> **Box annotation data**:
☆ ☆ ☆
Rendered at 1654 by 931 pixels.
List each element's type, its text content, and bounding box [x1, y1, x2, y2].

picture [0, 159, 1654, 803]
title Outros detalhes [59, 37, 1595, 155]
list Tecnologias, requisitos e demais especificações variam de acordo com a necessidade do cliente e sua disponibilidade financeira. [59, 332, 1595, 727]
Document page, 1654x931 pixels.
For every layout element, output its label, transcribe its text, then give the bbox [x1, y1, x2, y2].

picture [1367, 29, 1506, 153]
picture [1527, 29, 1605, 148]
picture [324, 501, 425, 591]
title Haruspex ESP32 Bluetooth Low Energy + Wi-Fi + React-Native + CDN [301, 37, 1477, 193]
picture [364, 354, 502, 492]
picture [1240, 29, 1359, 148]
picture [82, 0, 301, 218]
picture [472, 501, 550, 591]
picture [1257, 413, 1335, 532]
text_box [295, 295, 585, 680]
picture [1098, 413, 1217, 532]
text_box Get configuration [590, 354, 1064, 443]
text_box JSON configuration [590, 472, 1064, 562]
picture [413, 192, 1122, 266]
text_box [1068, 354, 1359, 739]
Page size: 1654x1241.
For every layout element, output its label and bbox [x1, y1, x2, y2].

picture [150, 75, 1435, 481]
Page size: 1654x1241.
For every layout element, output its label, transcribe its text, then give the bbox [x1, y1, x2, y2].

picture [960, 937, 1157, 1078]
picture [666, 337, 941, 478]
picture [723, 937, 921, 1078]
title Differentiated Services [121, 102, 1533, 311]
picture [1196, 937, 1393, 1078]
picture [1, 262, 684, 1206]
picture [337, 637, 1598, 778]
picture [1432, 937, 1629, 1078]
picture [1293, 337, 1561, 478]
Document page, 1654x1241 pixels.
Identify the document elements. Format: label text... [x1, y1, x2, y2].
☆ ☆ ☆
> **Problem to solve**: Arrange the material above as a Markdown table with the columns "No." and "Text": number each row and put one line of the material in each, skipping blank lines.

> **Response to this exercise**:
| No. | Text |
|---|---|
| 1 | Rendered at 1654 by 931 pixels. |
| 2 | List each element's type, its text content, and bounding box [x1, y1, x2, y2]. |
| 3 | picture [0, 159, 1654, 803] |
| 4 | title Outros detalhes [59, 37, 1595, 155] |
| 5 | list Tecnologias, requisitos e demais especificações variam de acordo com a necessidade do cliente e sua disponibilidade financeira. [59, 332, 1595, 727] |
| 6 | Document page, 1654x931 pixels. |
| 7 | For every layout element, output its label, transcribe its text, then give the bbox [x1, y1, x2, y2]. |
| 8 | picture [1367, 29, 1506, 153] |
| 9 | picture [1527, 29, 1605, 148] |
| 10 | picture [324, 501, 425, 591] |
| 11 | title Haruspex ESP32 Bluetooth Low Energy + Wi-Fi + React-Native + CDN [301, 37, 1477, 193] |
| 12 | picture [364, 354, 502, 492] |
| 13 | picture [1240, 29, 1359, 148] |
| 14 | picture [82, 0, 301, 218] |
| 15 | picture [472, 501, 550, 591] |
| 16 | picture [1257, 413, 1335, 532] |
| 17 | text_box [295, 295, 585, 680] |
| 18 | picture [1098, 413, 1217, 532] |
| 19 | text_box Get configuration [590, 354, 1064, 443] |
| 20 | text_box JSON configuration [590, 472, 1064, 562] |
| 21 | picture [413, 192, 1122, 266] |
| 22 | text_box [1068, 354, 1359, 739] |
| 23 | Page size: 1654x1241. |
| 24 | For every layout element, output its label and bbox [x1, y1, x2, y2]. |
| 25 | picture [150, 75, 1435, 481] |
| 26 | Page size: 1654x1241. |
| 27 | For every layout element, output its label, transcribe its text, then give the bbox [x1, y1, x2, y2]. |
| 28 | picture [960, 937, 1157, 1078] |
| 29 | picture [666, 337, 941, 478] |
| 30 | picture [723, 937, 921, 1078] |
| 31 | title Differentiated Services [121, 102, 1533, 311] |
| 32 | picture [1196, 937, 1393, 1078] |
| 33 | picture [1, 262, 684, 1206] |
| 34 | picture [337, 637, 1598, 778] |
| 35 | picture [1432, 937, 1629, 1078] |
| 36 | picture [1293, 337, 1561, 478] |
| 37 | Document page, 1654x1241 pixels. |
| 38 | Identify the document elements. Format: label text... [x1, y1, x2, y2]. |